Flash back to 2010, when moderate New England Republican Linda McMahon was on the Connecticut ballot to replace retiring Democratic Sen. Christopher S. Dodd. A self-funder, McMahon was one of several candidates who Republicans hoped could help flip the Senate.
But the former WWE executive went on to lose to Sen. Richard Blumenthal by 12 points. McMahon wasn't alone. Across the country, Republican Carly Fiorina fell well short of knocking off California Democrat Barbara Boxer.
And then there were the Republican candidates pushed by the tea party into competitive races. In Delaware, the anti-government backlash buoyed Christine O'Donnell as she mounted her third bid for the Senate. In Nevada, Sharron Angle seized on the same conservative energy to try to take out the Senate majority leader. She came closer than McMahon or O'Donnell did to flipping a Senate seat. And in Colorado, Ken Buck came within a couple points of unseating appointed Democratic Sen. Michael Bennet.
Here's a look at where these 2010 candidates have gone:
O'Donnell shook up the Republican Party by beating nine-term Rep. Michael N. Castle in the primary before losing to Democrat Chris Coons by nearly 17 points. Since then, the three-time Senate candidate wrote a book, and earlier this year she got sued by the Federal Election Commission for dipping into her campaign coffers to pay for personal expenses.
In the summer of 2010, some polls showed Angle ahead of then-Senate Majority Leader Harry Reid and the state's largest newspaper endorsed her before she went on to lose to Reid by fewer than 6 points. Angle also went on to write a book and dabbles in GOP politics with her Our Voice super PAC.

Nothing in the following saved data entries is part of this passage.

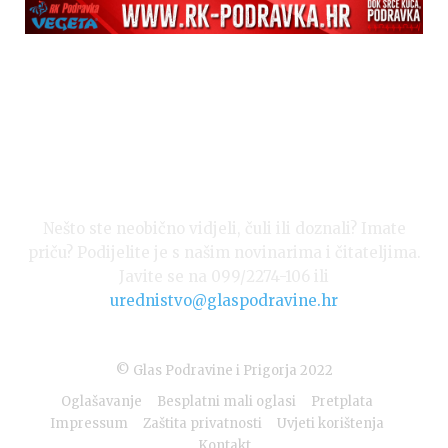
Nešto ste neobično vidjeli, čuli ili doznali? Imate
priču? Podijelite je s našim novinarima i čitateljima.
Javite se na 099/2274-106 ili
urednistvo@glaspodravine.hr
© Glas Podravine i Prigorja 2022
Oglašavanje
Besplatni mali oglasi
Pretplata
Impressum
Zaštita privatnosti
Uvjeti korištenja
Kontakt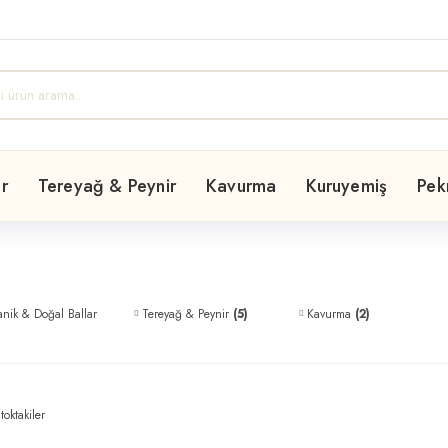
r
Tereyağ & Peynir
Kavurma
Kuruyemiş
Pe
nik & Doğal Ballar
Tereyağ & Peynir
(5)
Kavurma
(2)
toktakiler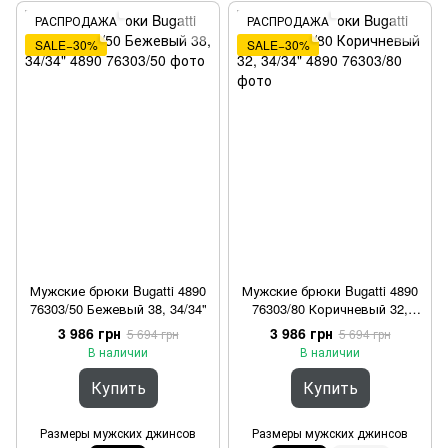
РАСПРОДАЖА
РАСПРОДАЖА
SALE−30%
SALE−30%
Мужские брюки Bugatti 4890
Мужские брюки Bugatti 4890
76303/50 Бежевый 38, 34/34"
76303/80 Коричневый 32,
34/34"
3 986 грн
3 986 грн
5 694 грн
5 694 грн
В наличии
В наличии
Купить
Купить
Размеры мужских джинсов
Размеры мужских джинсов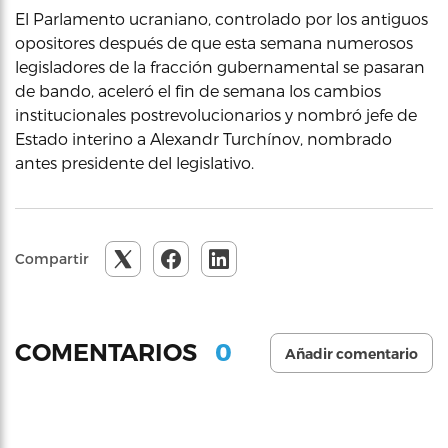
El Parlamento ucraniano, controlado por los antiguos
opositores después de que esta semana numerosos
legisladores de la fracción gubernamental se pasaran
de bando, aceleró el fin de semana los cambios
institucionales postrevolucionarios y nombró jefe de
Estado interino a Alexandr Turchínov, nombrado
antes presidente del legislativo.
Compartir
0
COMENTARIOS
Añadir comentario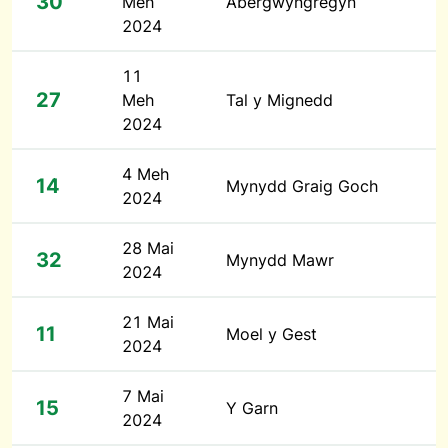
30
Meh
Abergwyngregyn
2024
11
27
Meh
Tal y Mignedd
2024
4 Meh
14
Mynydd Graig Goch
2024
28 Mai
32
Mynydd Mawr
2024
21 Mai
11
Moel y Gest
2024
7 Mai
15
Y Garn
2024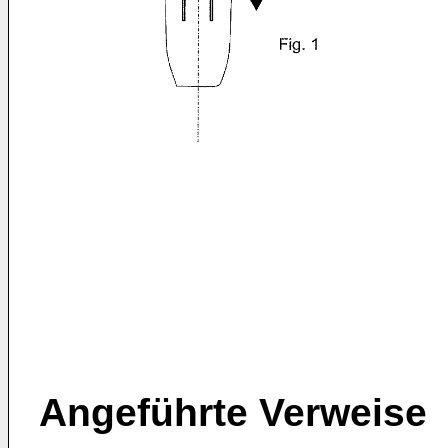
Angeführte Verweise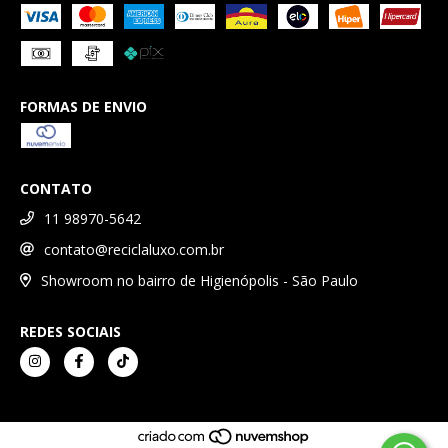
FORMAS DE ENVIO
CONTATO
11 98970-5642
contato@reciclaluxo.com.br
Showroom no bairro de Higienópolis - São Paulo
REDES SOCIAIS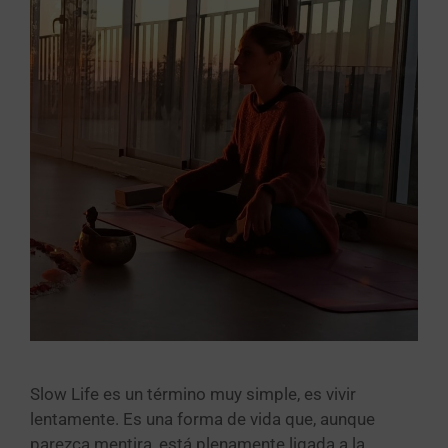
Slow Life es un término muy simple, es vivir
lentamente. Es una forma de vida que, aunque
parezca mentira, está plenamente ligada a la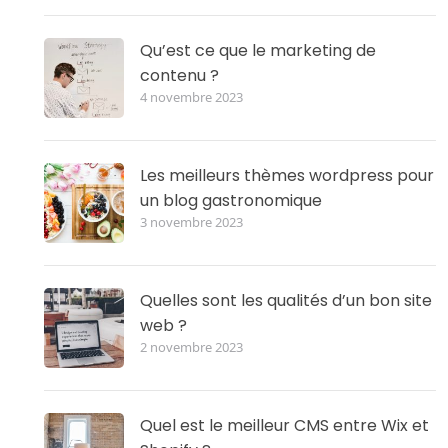
Qu’est ce que le marketing de
contenu ?
4 novembre 2023
Les meilleurs thèmes wordpress pour
un blog gastronomique
3 novembre 2023
Quelles sont les qualités d’un bon site
web ?
2 novembre 2023
Quel est le meilleur CMS entre Wix et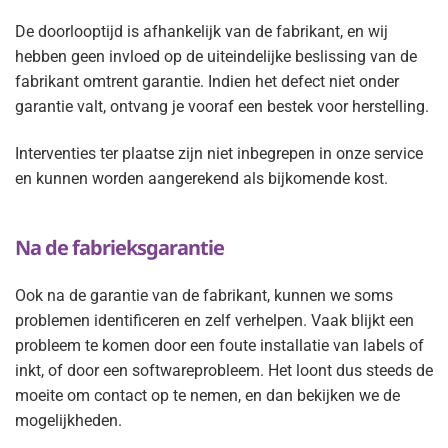
De doorlooptijd is afhankelijk van de fabrikant, en wij
hebben geen invloed op de uiteindelijke beslissing van de
fabrikant omtrent garantie. Indien het defect niet onder
garantie valt, ontvang je vooraf een bestek voor herstelling.
Interventies ter plaatse zijn niet inbegrepen in onze service
en kunnen worden aangerekend als bijkomende kost.
Na de fabrieksgarantie
Ook na de garantie van de fabrikant, kunnen we soms
problemen identificeren en zelf verhelpen. Vaak blijkt een
probleem te komen door een foute installatie van labels of
inkt, of door een softwareprobleem. Het loont dus steeds de
moeite om contact op te nemen, en dan bekijken we de
mogelijkheden.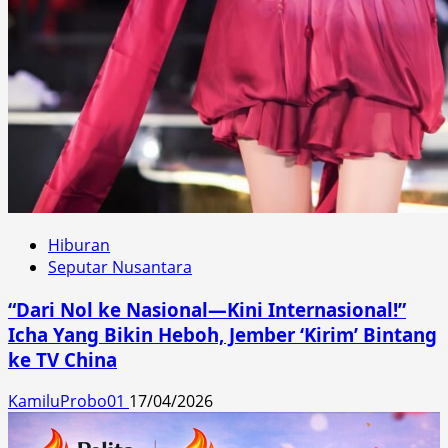
Hiburan
Seputar Nusantara
“Dari Nol ke Nasional—Kini Internasional!”
Icha Yang Bikin Heboh, Jember ‘Kirim’ Bintang
ke TV China
KamiluProbo01
17/04/2026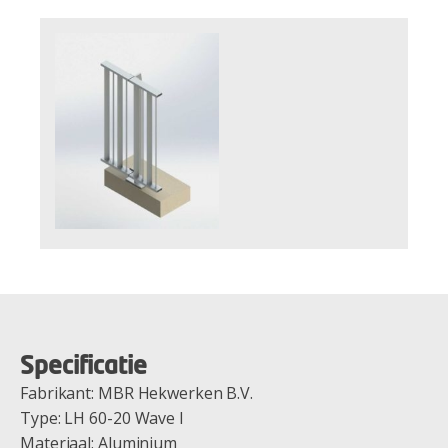
Specificatie
Fabrikant: MBR Hekwerken B.V.
Type: LH 60-20 Wave I
Materiaal: Aluminium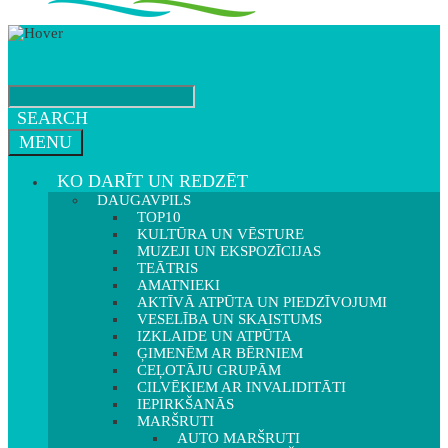
SEARCH
MENU
KO DARĪT UN REDZĒT
DAUGAVPILS
TOP10
KULTŪRA UN VĒSTURE
MUZEJI UN EKSPOZĪCIJAS
TEĀTRIS
AMATNIEKI
AKTĪVĀ ATPŪTA UN PIEDZĪVOJUMI
VESELĪBA UN SKAISTUMS
IZKLAIDE UN ATPŪTA
ĢIMENĒM AR BĒRNIEM
CEĻOTĀJU GRUPĀM
CILVĒKIEM AR INVALIDITĀTI
IEPIRKŠANĀS
MARŠRUTI
AUTO MARŠRUTI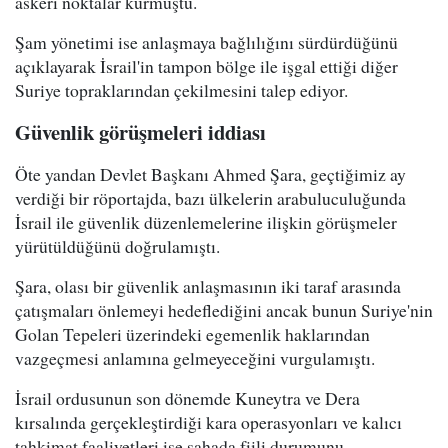
askeri noktalar kurmuştu.
Şam yönetimi ise anlaşmaya bağlılığını sürdürdüğünü
açıklayarak İsrail'in tampon bölge ile işgal ettiği diğer
Suriye topraklarından çekilmesini talep ediyor.
Güvenlik görüşmeleri iddiası
Öte yandan Devlet Başkanı Ahmed Şara, geçtiğimiz ay
verdiği bir röportajda, bazı ülkelerin arabuluculuğunda
İsrail ile güvenlik düzenlemelerine ilişkin görüşmeler
yürütüldüğünü doğrulamıştı.
Şara, olası bir güvenlik anlaşmasının iki taraf arasında
çatışmaları önlemeyi hedeflediğini ancak bunun Suriye'nin
Golan Tepeleri üzerindeki egemenlik haklarından
vazgeçmesi anlamına gelmeyeceğini vurgulamıştı.
İsrail ordusunun son dönemde Kuneytra ve Dera
kırsalında gerçekleştirdiği kara operasyonları ve kalıcı
tahkimat faaliyetleri ise sahada fiili durumunu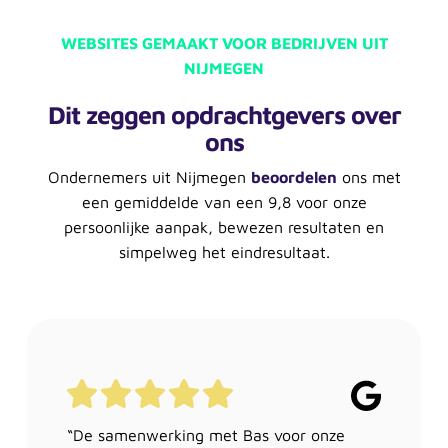
WEBSITES GEMAAKT VOOR BEDRIJVEN UIT
NIJMEGEN
Dit zeggen opdrachtgevers over
ons
Ondernemers uit Nijmegen
beoordelen
ons met
een gemiddelde van een 9,8 voor onze
persoonlijke aanpak, bewezen resultaten en
simpelweg het eindresultaat.
“De samenwerking met Bas voor onze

Buck narrowly missed making it to Washington, losing to Bennet by fewer than 2 points. But four years later, he won the election in Colorado's 4th District. He's been floated as potential GOP recruit to challenge Bennet in 2016, but the party seems to be looking elsewhere .
A 10-point loss to Boxer didn't dampen the former Hewlett-Packard CEO's political ambitions. Now Fiorina running for president in a crowded GOP field.